Three individuals from the Department of Mechanical Engineering at the University of Wyoming made the most of an opportunity from the U.S. Air Force to further research into combustion measurement.

Erica Belmont, an assistant professor in mechanical engineering, and two students took part in the U.S. Air Force Summer Faculty Fellowship Program (SFFP) from June through August at Wright Patterson Air Force Base near Dayton, Ohio. The program, administered by the Air Force Office of Scientific Research, funded Belmont and UW mechanical engineering graduate student Matthew Brown for the summer. They were joined by graduate student Marcus Brown, who received a different source of Air Force funding to participate.

“Spending a summer conducting research at the Air Force Research Laboratory was a wonderful opportunity for me, as I was able to work with internationally renowned researchers and observe several interesting experiments,” Marcus Brown says. “Over the summer I learned many different experimental techniques, including particle imaging velocimetry (PIV) and planar laser-induced fluorescence (PLIF), which can both help characterize flames.”

It was Belmont’s third time researching at Wright Patterson Air Force Base and the second time she’s been funded by the SFFP to conduct summer research. It was the first instance in which Belmont was able to involve UW graduate students in the project.

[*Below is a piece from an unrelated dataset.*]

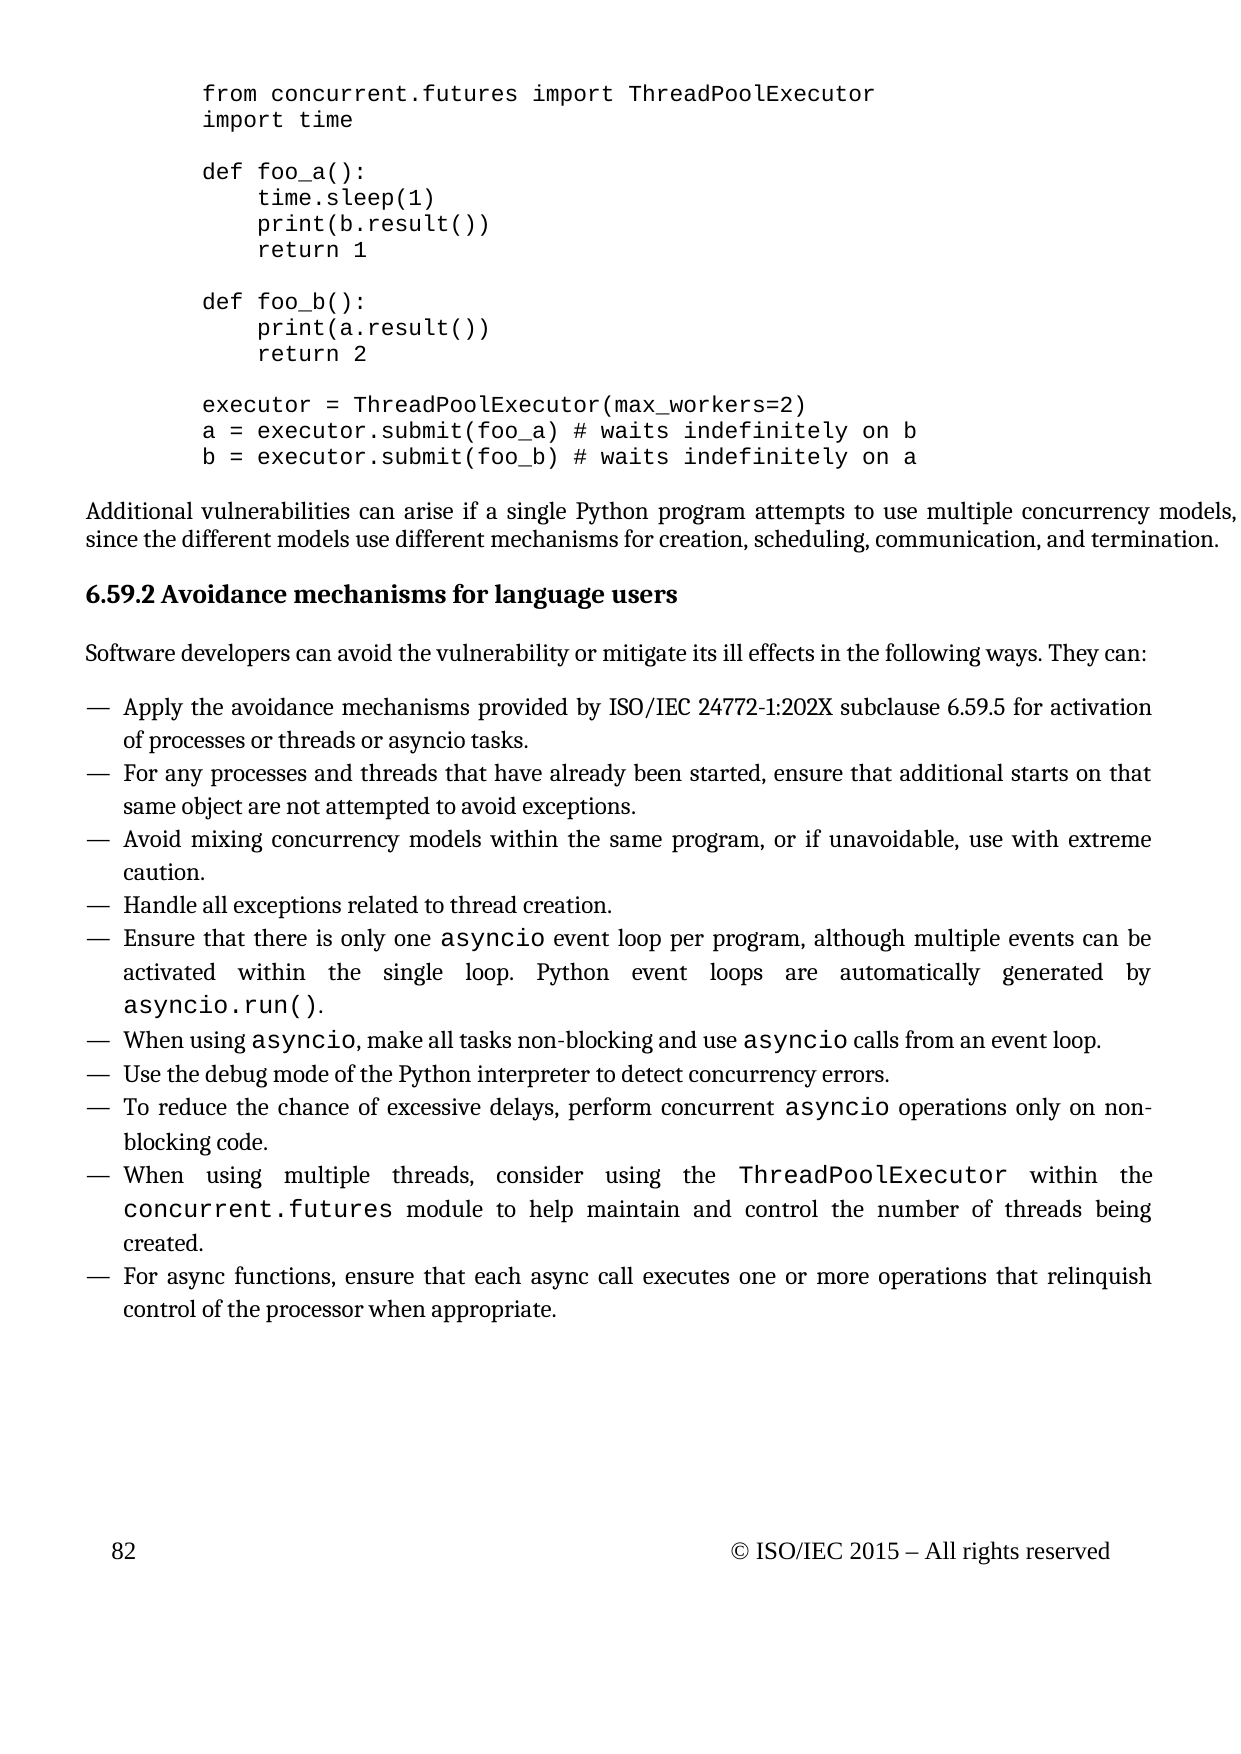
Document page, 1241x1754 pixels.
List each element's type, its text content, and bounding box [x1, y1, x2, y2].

Belmont’s research areas at UW include combustion, solid fuels (coal, biomass), alternative fuels and renewable energy.

“Working in the lab with some of the best researchers in the country was incredibly useful,” Matthew Brown adds. “Their expertise and willingness to lend a hand allowed us to develop experimental techniques quickly, thus allowing us to collect vast amounts of important data.”

The objectives of the SFFP include enhancement of research interests and capabilities of faculty in the U.S. academic community, and to elevate awareness in the U.S. academic community of Air Force research needs and foster continued research at their respective institutions.

Belmont says the latest research conducted this summer continued an ongoing collaboration she’s had with researchers at Wright Patterson Air Force Base for several years. The UW trio utilized various laser diagnostic and other optical techniques to characterize a low-pressure flame facility.

“The purpose of the facility is to allow for measurement of flame-burning speed, which is a fundamental property of combustible mixtures,” Belmont says. “The ability to measure flame speeds can aid in the characterization of newly developed fuels, such as bio-derived fuels. In the process of conducting research at Wright Patterson Air Force Base, we learned new techniques that we plan to implement at UW.”